There was. She and Lowe had four children: John, Christine, Theresa and Kathleen.

They lived a very private life in Newport Beach CA. When, in ’46, Sidney Skolsky produced a fictitious biofilm about Jolson she refused to permit the use of her name. She is called Julie in that picture and her characterization, which, she says, “had nothing to do with our lives,” was portrayed by Evelyn Keyes.

In the current stage revival on NO, NO, NANETTE

She made only a few appearances in public after her marriage. In ’50 she appeared with Ken Murray’s Television Revue at NYC’s Roxy Theatre, and four years later she and Dick Powell were on the Ed Sullivan Show (it was the first time she’d seen Powell in 20 years). She appeared on “This Is Your Life” when that tv-show devoted a segment to Lillian Roth. In ’63 she was on tv with Jerry Lewis. In ’66-7 she appeared at several of the “film festivals,” here and abroad, that honored Busby Berkeley. In ’68 she did a 3-week stint of summer-stock in Bell, Book and Candle.

John Lowe died of a heart attack in February ’69 and a year later she agreed to play the feminine lead in No, No, Nanette after producer Harry Rigby told her Busby Berkeley would supervise the dancing and Patsy Kelly would be in the cast. The show revolves around the two numbers in which she dances (“I Want to Be Happy” and “Take a Little One Step”). Her son John is the assistant stage manager, and het sister Gertrude is pinch hitting at her business manager.

Miss Keeler contracted to play in No, No, Nanette for two years and says she enjoys the show but will be glad to get back to California. Her adopted son, who changed his name from Al to Peter, lives in her Newport Beach house (he is a landscape contractor and has been divorced). “What I want most of all,” she says “is to have a place where all the family can be together at Thanksgiving and Christmas and whenever we want to be.”


* Asa Yoelson (Al Jolson) was born in Russia on May 26, 1886. When he was seven his parents emigrated to US and settled in Washington DC. His father was a rabbi and Jolson sang in his synagogue.

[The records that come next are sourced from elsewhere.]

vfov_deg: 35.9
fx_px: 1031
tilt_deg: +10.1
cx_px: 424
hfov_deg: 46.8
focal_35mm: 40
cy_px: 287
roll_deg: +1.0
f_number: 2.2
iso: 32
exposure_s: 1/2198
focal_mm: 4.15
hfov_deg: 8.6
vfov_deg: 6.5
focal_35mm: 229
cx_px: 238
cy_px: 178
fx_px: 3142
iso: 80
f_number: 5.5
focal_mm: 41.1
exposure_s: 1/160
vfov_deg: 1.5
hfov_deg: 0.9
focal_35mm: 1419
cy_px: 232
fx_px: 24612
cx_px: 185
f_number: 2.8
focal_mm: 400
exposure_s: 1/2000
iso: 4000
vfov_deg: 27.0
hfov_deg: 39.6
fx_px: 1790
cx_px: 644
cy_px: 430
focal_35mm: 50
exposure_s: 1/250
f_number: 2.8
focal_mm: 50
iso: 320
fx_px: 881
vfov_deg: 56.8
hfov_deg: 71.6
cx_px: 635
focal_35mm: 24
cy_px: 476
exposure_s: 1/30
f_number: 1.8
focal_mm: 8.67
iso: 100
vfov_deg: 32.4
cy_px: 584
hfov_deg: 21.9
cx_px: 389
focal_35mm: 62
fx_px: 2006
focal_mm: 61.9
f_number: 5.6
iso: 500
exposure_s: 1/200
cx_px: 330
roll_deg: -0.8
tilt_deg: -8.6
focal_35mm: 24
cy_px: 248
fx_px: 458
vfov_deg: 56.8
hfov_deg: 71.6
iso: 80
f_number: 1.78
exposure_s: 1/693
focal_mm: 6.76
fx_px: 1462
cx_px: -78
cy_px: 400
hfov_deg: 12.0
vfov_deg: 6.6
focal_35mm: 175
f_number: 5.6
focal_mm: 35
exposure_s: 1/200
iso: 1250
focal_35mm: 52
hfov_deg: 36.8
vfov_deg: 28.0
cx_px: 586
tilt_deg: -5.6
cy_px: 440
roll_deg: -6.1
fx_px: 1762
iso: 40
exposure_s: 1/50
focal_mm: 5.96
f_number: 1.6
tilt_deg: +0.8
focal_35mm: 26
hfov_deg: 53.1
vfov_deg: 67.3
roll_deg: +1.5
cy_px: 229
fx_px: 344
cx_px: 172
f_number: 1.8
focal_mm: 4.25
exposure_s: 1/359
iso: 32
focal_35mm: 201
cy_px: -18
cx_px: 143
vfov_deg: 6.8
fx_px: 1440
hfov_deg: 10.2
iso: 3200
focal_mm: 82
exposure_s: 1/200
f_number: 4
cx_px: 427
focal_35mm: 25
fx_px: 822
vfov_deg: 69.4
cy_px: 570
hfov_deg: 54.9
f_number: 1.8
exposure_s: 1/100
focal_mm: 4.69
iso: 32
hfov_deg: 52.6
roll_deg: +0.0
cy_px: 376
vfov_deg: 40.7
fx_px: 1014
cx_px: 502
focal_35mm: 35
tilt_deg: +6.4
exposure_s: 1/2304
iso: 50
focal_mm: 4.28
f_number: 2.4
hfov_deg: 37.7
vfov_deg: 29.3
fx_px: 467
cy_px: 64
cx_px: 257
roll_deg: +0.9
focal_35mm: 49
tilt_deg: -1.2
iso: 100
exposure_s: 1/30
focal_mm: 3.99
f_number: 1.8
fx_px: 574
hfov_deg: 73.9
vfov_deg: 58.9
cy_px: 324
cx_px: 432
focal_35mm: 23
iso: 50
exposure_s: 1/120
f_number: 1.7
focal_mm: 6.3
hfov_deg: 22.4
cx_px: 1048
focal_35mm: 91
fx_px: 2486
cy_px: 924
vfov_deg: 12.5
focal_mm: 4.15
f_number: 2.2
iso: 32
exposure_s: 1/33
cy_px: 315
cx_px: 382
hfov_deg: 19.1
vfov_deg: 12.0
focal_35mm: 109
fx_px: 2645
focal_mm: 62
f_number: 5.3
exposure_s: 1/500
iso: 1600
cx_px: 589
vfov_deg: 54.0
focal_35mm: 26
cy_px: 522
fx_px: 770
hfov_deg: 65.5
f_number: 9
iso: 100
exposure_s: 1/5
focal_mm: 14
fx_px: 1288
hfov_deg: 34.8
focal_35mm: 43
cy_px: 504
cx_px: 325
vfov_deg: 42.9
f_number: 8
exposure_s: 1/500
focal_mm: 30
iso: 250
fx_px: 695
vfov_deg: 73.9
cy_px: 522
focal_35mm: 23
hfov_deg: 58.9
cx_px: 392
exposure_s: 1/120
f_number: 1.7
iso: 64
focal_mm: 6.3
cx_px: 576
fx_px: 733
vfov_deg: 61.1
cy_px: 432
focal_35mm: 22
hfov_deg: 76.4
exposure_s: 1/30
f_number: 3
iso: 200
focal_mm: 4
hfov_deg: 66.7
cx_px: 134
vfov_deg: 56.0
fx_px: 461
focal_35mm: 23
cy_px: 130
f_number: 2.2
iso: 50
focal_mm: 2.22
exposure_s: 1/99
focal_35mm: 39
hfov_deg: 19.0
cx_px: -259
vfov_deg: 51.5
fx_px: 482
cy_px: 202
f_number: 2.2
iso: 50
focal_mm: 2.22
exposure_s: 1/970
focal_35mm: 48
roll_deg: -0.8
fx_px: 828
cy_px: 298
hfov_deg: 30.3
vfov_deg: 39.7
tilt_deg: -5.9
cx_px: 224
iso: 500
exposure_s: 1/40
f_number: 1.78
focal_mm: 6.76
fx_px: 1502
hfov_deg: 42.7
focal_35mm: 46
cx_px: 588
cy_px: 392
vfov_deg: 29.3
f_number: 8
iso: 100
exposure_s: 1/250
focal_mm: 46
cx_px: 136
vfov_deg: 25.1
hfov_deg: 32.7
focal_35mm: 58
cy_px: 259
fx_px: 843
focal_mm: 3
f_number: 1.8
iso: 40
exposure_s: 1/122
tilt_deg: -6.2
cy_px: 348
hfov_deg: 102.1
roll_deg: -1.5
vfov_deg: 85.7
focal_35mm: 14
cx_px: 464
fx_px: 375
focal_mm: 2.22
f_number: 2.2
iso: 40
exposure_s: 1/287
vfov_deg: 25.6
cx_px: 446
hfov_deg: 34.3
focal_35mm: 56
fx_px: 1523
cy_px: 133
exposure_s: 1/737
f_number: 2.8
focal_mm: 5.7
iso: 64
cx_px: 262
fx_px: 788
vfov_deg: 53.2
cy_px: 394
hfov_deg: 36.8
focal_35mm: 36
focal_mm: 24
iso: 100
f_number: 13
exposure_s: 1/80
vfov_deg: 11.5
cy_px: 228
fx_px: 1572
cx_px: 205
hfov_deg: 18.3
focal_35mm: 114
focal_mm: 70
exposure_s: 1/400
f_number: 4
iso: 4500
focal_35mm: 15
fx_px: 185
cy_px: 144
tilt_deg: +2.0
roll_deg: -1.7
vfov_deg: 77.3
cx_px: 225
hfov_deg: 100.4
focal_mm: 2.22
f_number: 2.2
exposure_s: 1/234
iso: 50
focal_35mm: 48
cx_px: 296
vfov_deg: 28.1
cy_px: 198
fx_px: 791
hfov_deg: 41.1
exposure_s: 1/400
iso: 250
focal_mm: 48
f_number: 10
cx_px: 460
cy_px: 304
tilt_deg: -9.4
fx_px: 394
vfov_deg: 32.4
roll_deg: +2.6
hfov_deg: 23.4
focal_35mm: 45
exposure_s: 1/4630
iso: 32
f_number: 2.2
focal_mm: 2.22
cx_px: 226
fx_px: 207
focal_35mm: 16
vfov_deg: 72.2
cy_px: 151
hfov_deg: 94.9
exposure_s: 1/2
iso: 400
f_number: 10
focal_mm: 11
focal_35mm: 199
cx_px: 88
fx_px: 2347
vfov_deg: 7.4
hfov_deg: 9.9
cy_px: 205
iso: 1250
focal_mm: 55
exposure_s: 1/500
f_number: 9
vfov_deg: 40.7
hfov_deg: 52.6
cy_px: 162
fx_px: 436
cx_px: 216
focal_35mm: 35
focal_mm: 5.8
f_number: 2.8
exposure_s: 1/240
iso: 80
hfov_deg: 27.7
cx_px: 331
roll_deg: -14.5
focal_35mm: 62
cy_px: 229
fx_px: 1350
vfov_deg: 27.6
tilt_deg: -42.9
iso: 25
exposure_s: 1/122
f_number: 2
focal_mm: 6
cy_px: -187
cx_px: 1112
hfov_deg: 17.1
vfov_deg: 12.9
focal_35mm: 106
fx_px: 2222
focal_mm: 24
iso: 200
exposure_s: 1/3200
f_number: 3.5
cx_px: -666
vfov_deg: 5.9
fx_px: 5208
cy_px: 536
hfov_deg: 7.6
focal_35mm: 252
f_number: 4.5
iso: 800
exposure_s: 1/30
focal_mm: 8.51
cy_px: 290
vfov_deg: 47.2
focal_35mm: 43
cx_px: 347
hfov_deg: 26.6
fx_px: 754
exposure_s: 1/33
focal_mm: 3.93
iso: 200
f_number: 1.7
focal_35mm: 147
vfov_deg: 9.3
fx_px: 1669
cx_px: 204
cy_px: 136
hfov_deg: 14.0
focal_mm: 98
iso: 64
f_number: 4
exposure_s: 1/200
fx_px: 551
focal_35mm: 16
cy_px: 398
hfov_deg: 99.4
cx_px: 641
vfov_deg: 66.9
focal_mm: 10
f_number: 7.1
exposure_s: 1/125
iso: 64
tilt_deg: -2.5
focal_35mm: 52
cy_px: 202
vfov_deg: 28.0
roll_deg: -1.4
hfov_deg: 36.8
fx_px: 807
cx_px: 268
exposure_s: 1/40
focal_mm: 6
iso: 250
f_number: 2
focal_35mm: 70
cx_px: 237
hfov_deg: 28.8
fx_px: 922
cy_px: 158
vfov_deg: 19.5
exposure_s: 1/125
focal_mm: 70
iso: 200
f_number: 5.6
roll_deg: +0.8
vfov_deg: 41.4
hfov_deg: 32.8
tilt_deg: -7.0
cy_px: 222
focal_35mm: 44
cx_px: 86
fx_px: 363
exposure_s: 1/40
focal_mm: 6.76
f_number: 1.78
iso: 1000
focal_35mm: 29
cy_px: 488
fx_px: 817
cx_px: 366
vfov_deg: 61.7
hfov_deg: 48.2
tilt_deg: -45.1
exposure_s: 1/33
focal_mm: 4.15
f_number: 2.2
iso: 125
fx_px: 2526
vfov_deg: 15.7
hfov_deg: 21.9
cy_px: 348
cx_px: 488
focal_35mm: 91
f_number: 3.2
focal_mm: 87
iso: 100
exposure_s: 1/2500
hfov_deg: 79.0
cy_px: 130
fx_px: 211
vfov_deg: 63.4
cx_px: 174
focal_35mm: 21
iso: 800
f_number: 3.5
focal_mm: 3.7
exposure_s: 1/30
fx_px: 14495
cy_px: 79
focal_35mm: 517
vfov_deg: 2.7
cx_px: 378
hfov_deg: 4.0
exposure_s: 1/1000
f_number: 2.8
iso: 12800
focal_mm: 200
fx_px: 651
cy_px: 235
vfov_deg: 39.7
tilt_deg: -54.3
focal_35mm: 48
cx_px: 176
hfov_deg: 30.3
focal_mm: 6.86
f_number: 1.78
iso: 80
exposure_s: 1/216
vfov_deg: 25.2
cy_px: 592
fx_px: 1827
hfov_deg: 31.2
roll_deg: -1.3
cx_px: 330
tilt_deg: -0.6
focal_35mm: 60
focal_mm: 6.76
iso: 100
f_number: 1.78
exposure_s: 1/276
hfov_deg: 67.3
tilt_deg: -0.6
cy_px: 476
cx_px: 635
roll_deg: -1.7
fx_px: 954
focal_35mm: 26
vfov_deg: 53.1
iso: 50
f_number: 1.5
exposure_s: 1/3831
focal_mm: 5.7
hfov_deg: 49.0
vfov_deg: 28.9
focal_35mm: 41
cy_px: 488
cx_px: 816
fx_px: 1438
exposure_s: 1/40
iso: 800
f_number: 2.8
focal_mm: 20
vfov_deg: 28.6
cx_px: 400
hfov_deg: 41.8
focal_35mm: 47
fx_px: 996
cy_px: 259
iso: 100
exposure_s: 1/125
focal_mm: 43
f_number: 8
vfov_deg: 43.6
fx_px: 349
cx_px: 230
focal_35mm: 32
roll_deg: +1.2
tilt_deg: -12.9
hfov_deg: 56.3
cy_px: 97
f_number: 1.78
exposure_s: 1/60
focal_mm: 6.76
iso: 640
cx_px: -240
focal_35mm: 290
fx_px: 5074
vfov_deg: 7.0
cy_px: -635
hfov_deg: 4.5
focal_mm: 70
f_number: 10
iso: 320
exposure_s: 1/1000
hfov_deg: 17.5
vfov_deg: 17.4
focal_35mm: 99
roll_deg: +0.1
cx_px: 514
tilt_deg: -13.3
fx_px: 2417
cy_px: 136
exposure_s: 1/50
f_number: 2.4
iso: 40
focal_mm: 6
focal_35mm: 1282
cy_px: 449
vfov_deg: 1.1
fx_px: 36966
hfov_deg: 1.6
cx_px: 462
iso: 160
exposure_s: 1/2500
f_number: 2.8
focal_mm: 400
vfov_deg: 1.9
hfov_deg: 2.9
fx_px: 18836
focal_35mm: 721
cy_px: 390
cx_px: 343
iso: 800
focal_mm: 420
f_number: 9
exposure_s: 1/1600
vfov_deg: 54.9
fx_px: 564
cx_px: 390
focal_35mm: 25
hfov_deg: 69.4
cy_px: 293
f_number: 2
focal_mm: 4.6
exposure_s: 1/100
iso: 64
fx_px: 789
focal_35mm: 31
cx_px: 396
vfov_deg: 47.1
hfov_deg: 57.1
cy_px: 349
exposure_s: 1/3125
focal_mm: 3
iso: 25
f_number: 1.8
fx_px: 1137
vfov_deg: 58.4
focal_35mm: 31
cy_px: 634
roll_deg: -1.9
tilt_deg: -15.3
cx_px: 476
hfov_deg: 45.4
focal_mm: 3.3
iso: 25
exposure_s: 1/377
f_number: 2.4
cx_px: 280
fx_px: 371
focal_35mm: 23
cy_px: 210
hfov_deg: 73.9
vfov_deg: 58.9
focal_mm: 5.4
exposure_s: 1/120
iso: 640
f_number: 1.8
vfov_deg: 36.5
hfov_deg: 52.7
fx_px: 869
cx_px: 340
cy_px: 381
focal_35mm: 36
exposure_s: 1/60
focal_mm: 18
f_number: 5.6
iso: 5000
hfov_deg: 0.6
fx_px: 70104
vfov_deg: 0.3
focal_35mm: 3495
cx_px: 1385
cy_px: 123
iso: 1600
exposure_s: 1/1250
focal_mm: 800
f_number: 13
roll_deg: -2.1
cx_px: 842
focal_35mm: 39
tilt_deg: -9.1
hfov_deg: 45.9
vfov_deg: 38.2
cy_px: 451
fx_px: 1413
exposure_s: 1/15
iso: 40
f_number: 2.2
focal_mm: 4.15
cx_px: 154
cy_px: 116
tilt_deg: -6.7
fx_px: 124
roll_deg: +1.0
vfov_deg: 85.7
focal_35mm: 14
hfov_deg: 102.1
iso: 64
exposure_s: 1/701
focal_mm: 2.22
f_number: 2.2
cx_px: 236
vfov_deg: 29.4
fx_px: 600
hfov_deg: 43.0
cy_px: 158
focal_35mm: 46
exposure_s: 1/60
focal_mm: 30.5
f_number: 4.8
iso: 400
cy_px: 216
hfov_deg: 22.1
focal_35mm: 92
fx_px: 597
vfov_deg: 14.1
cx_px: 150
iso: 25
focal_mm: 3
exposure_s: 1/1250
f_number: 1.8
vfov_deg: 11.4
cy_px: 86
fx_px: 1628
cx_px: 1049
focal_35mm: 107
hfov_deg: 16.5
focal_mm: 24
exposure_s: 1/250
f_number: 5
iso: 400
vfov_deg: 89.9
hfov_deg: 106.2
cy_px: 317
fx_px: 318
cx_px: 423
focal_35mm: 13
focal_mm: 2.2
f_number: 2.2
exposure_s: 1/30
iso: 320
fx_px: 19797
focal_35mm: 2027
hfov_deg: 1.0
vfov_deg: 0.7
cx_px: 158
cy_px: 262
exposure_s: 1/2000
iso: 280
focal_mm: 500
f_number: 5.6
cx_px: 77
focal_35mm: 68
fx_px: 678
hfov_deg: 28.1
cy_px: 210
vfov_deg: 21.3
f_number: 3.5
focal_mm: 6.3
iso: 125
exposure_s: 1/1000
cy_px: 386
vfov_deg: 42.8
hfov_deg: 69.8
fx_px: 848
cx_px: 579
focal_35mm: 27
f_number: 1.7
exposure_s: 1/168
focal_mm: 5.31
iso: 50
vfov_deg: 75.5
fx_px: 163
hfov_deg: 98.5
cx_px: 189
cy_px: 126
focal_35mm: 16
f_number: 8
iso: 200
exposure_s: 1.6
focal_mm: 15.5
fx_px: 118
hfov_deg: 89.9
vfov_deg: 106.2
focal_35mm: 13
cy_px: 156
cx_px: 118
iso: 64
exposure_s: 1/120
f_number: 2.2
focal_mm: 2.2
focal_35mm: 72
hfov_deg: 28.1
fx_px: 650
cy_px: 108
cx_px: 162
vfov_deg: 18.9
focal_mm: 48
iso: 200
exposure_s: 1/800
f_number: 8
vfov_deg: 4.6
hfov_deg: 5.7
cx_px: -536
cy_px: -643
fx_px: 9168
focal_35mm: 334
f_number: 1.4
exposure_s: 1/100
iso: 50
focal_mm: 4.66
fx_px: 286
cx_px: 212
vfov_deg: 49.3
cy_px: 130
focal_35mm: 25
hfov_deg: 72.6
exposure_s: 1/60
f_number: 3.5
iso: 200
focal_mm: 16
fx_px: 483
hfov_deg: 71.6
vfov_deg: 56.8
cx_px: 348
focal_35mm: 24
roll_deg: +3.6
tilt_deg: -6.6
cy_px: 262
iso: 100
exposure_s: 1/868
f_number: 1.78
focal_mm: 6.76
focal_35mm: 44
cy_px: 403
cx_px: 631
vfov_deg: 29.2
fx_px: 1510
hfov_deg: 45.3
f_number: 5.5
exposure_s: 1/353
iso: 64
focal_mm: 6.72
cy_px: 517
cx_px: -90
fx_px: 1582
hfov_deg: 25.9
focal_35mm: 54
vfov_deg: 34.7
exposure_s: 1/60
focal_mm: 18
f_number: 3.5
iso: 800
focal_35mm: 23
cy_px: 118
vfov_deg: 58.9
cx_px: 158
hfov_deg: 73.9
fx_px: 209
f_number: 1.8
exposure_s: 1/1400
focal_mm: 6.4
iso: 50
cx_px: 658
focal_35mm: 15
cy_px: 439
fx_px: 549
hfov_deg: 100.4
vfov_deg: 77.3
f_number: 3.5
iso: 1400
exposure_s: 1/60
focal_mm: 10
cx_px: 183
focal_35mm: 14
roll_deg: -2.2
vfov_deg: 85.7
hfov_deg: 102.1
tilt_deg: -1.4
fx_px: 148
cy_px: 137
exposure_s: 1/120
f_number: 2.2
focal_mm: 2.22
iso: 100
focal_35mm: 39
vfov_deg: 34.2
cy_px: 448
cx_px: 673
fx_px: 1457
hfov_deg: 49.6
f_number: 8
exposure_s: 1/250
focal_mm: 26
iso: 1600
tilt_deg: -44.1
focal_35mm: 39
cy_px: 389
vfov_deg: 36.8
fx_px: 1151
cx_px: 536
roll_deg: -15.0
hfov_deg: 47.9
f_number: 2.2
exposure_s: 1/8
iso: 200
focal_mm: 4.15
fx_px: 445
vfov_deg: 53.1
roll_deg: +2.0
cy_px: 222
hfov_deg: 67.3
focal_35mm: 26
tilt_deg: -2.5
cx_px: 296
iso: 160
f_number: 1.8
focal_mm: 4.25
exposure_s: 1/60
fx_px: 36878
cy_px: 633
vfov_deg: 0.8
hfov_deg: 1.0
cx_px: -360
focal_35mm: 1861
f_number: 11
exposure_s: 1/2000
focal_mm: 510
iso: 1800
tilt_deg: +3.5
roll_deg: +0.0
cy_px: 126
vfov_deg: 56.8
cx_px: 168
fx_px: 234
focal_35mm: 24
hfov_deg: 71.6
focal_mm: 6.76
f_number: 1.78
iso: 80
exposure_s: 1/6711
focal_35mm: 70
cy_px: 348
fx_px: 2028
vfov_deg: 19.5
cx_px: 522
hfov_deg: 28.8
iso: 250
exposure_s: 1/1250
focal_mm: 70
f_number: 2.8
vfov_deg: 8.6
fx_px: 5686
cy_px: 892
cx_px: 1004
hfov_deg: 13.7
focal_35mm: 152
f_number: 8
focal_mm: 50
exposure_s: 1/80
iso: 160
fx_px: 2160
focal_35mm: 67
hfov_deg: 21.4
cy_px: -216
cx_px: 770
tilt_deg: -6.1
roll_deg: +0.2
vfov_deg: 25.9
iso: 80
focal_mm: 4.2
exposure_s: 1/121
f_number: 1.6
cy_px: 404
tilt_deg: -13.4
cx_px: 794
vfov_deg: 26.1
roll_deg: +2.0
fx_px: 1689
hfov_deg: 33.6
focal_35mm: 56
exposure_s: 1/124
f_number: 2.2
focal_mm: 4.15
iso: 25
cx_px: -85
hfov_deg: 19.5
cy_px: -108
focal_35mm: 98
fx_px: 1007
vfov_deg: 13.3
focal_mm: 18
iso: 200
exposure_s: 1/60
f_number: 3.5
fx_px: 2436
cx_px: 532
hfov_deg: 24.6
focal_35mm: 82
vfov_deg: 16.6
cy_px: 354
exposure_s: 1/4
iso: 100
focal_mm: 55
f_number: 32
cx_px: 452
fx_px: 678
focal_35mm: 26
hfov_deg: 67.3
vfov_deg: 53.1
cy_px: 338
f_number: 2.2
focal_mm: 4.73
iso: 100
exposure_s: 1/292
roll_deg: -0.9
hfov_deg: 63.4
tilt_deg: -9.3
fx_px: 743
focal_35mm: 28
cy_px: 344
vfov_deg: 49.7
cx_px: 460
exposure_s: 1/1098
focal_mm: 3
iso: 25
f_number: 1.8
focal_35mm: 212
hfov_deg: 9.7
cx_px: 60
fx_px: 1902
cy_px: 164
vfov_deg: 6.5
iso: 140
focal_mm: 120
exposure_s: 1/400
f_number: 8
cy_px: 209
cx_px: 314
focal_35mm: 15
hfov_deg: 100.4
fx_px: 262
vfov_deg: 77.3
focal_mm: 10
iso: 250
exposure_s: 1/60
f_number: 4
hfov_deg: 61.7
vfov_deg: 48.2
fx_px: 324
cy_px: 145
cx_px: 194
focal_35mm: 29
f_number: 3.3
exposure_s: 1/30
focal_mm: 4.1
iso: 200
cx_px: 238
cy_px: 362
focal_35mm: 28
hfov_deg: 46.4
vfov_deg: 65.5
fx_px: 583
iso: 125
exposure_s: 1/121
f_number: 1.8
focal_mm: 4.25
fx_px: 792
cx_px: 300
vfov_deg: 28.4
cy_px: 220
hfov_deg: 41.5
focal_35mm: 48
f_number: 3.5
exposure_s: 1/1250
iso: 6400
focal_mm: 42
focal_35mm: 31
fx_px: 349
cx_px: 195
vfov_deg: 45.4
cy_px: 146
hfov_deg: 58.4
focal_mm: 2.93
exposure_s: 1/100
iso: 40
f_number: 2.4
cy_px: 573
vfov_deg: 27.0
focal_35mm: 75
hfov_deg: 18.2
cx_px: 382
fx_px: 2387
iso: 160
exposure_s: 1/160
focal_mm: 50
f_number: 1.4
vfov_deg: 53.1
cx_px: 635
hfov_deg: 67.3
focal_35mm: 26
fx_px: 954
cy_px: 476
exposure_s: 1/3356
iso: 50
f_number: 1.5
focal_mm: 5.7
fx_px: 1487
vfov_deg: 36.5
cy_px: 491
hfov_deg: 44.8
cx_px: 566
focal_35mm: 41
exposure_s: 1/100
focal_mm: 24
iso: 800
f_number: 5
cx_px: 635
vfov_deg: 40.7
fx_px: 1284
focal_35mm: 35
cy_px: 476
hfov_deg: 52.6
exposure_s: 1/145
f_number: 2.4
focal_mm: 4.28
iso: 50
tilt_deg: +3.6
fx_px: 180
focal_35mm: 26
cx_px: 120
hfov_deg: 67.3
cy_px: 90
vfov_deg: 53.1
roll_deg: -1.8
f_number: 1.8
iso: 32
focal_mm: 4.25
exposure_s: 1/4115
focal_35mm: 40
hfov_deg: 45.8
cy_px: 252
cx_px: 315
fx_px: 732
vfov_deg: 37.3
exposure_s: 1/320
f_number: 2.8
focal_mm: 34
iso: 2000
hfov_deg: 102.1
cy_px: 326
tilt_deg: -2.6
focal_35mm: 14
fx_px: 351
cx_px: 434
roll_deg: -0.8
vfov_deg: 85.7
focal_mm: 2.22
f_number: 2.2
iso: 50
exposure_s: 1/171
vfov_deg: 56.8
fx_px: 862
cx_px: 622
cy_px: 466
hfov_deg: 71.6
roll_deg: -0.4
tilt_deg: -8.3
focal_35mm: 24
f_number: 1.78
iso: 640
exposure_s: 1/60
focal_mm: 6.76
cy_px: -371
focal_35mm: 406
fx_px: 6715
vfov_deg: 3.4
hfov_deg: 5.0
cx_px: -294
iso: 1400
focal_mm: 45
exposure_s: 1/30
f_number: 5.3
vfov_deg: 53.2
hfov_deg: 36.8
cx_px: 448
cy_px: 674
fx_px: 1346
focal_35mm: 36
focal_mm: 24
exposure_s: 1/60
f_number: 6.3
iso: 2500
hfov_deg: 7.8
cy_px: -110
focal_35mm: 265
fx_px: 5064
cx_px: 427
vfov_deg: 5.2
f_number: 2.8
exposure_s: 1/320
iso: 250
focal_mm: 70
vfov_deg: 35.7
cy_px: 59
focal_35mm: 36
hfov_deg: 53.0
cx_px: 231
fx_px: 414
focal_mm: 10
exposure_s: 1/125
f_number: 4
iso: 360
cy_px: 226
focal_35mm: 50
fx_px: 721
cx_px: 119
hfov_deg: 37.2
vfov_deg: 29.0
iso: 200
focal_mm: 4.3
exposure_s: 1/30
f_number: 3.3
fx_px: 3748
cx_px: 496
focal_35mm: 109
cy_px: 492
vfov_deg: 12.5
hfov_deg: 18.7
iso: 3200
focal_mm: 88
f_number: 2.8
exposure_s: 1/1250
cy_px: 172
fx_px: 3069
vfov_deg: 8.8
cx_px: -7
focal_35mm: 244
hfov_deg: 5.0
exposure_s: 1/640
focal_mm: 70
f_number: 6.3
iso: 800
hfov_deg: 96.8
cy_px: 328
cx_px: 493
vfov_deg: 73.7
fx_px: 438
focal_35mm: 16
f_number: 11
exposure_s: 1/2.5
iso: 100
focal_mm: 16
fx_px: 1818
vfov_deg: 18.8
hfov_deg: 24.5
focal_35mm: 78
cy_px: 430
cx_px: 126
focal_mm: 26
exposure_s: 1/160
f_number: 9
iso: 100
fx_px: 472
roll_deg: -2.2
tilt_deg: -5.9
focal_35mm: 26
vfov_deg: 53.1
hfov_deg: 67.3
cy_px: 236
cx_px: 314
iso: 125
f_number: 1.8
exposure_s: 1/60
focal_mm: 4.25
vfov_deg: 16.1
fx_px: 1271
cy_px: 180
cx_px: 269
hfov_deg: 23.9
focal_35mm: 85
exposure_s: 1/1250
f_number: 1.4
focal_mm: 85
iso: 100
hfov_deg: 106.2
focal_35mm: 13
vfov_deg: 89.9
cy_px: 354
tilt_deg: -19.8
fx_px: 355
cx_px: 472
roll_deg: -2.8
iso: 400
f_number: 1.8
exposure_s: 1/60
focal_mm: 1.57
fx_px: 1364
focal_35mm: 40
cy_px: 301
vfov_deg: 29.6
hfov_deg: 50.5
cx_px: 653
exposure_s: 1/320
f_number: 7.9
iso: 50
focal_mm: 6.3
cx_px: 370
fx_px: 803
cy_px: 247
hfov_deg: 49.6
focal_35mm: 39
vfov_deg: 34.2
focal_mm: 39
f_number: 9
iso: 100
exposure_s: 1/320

Jolson’s rise to the top of the entertainment world was rapid. Before his marriage to miss Keeler he was married to two showgirls (Henrietta Keller, 1906-19; and Ethel Delmar, nee Alma Osborne, 1922-26). After his divorce from Miss Keeler he married Erie Galbraith Chennault (in ’45), He died 10,23.50.

** She and Busby Berkeley appeared as themselves in the audience watching the dance marathon in THEY SHOOT HORSES, DON’T THEY? but their footage was cut out. And she is one of the celebrities in THE PHYNX.